Dans les deux cas, le descendant doit avoir exercé la profession agricole pendant trois ans au moins ou être titulaire d'un diplôme d'enseignement agricole. Il ne doit pas être déjà propriétaire de parcelles excédant une certaine superficie. Bien sûr, il doit être en règle avec le contrôle des structures.

Le preneur, ou son descendant subrogé qui fait usage du droit de préemption, est tenu des mêmes obligations que le bailleur qui exerce la reprise. Il doit exploiter personnellement le bien préempté pendant au moins neuf ans en qualité de propriétaire.

Selon la jurisprudence, l'obligation légale d'exploiter directement et effectivement le bien pendant neuf ans n'est pas satisfaite si le bénéficiaire de la préemption exerce une autre activité professionnelle, n'habite pas sur les lieux ou à proximité et ne consacre qu'une partie de son temps aux travaux agricoles.

Concernant la Safer, l'article L. 143-6 du code rural précise que son droit préemption ne peut pas s'exercer contre le preneur en place, son conjoint ou son descendant régulièrement subrogé (conditions de l'article L. 412-5 du code rural), si ce preneur exploite le bien concerné depuis au moins trois ans.

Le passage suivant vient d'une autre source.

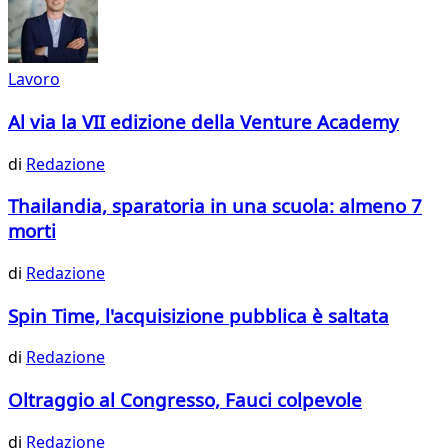
Lavoro
Al via la VII edizione della Venture Academy
di
Redazione
Thailandia, sparatoria in una scuola: almeno 7
morti
di
Redazione
Spin Time, l'acquisizione pubblica è saltata
di
Redazione
Oltraggio al Congresso, Fauci colpevole
di
Redazione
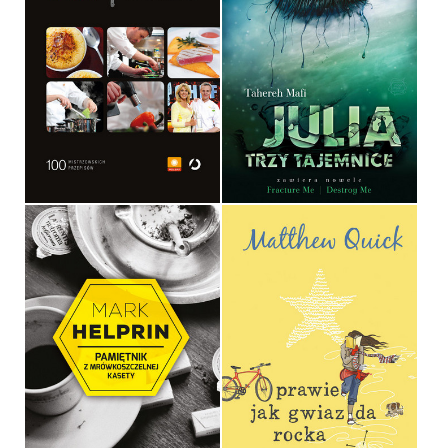
GOTUJ JAK TOP CHEF
JULIA. TRZY TAJEMNICE
TAHEREH MAFI
OPRAWA TWARDA
OPRAWA MIĘKKA
59,90 ZŁ
34,90 ZŁ
PAMIĘTNIK Z
MRÓWKOSZCZELNEJ
PRAWIE JAK GWIAZDA
KASETY
ROCKA
MARK HELPRIN
MATTHEW QUICK
OPRAWA TWARDA
OPRAWA MIĘKKA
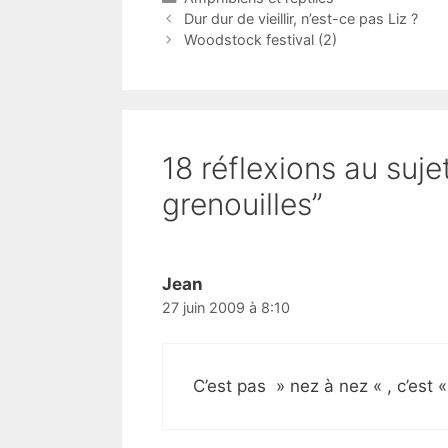
Dur dur de vieillir, n’est-ce pas Liz ?
Woodstock festival (2)
18 réflexions au suje
grenouilles”
Jean
27 juin 2009 à 8:10
C’est pas » nez à nez « , c’est «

Dans ce cas, la condition de durée d'exploitation est exigée du preneur et non pas du descendant.

En revanche, ce dernier doit remplir les conditions de la subrogation vues ci-dessus.

Par ailleurs, vous avez le droit de céder le bail à votre fille en demandant l'autorisation préalable au propriétaire, et à condition qu'elle remplisse toutes les conditions et notamment qu'elle soit en règle avec le contrôle des structures.